In Covenant Health & Rehabilitation of Picayune, L.P. v. Lumpkin ex rel. Lumpkin, No. 2007-CA-00449-COA, 2008 WL 306008 (Miss. Ct. App. Feb. 5, 2008), patient Lumpkin brought claims of negligence and medical malpractice against Covenant. Upon Lumpkin's admission to Covenant's care facility, she was incapacitated, and daughter McDaniel executed all admissions documents, including an incorporated arbitration agreement. Pursuant to this agreement, Covenant moved to compel arbitration of Lumpkin's claims. The trial court denied the motion, finding the agreement substantively unconscionable.

The Court first agreed that McDaniel had the capacity to bind Lumpkin to the arbitration agreement at the time of admission. Lumpkin did not dispute that McDaniel served as her statutory health care surrogate under the Uniform Health-Care Decisions Act, Miss. Code Ann. § 41-41-201, et al., at the time of admission. Consistent with the Mississippi Supreme Court's decision in Covenant Health & Rehabilitation of Picayune, L.P. v. Brown, 949 So.2d 732 (Miss. 2007), the Court held that this statutory authority to bind extended to the entire contract, including the incorporated arbitration agreement.

Next, the Court held that the arbitration agreement was supported by consideration.
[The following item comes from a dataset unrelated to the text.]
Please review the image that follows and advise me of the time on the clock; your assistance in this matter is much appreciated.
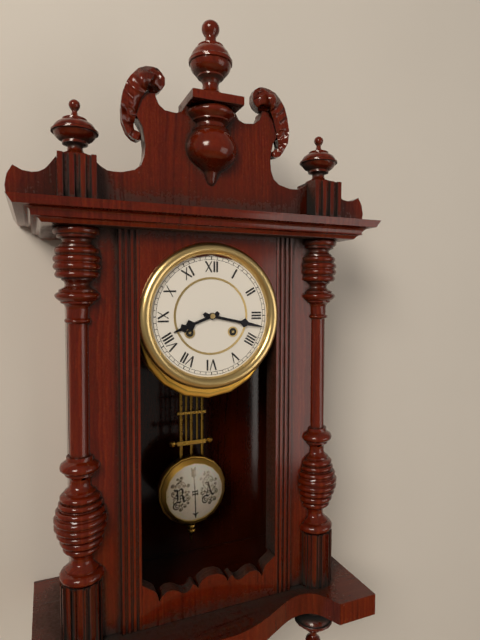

It viewed the arbitration agreement as a mutual obligation borne by both parties, and just one part of the consideration exchanged under the admission contract.

After determining that the arbitration agreement's broad language encompassed all disputes between the parties to the admission contract, the Court found the agreement was not fraudulent, nor was it unconscionable to the point of invalidity. No fraud in the inducement existed, said the Court, because there was no evidence of misrepresentations within the contract. The Court did acknowledge that many of the same provisions held substantively unconscionable in Brown, 949 So.2d at 737-41, were present in this arbitration agreement, but, as in Brown, the Court held that these provisions were severable, and did not warrant invalidating the entire agreement.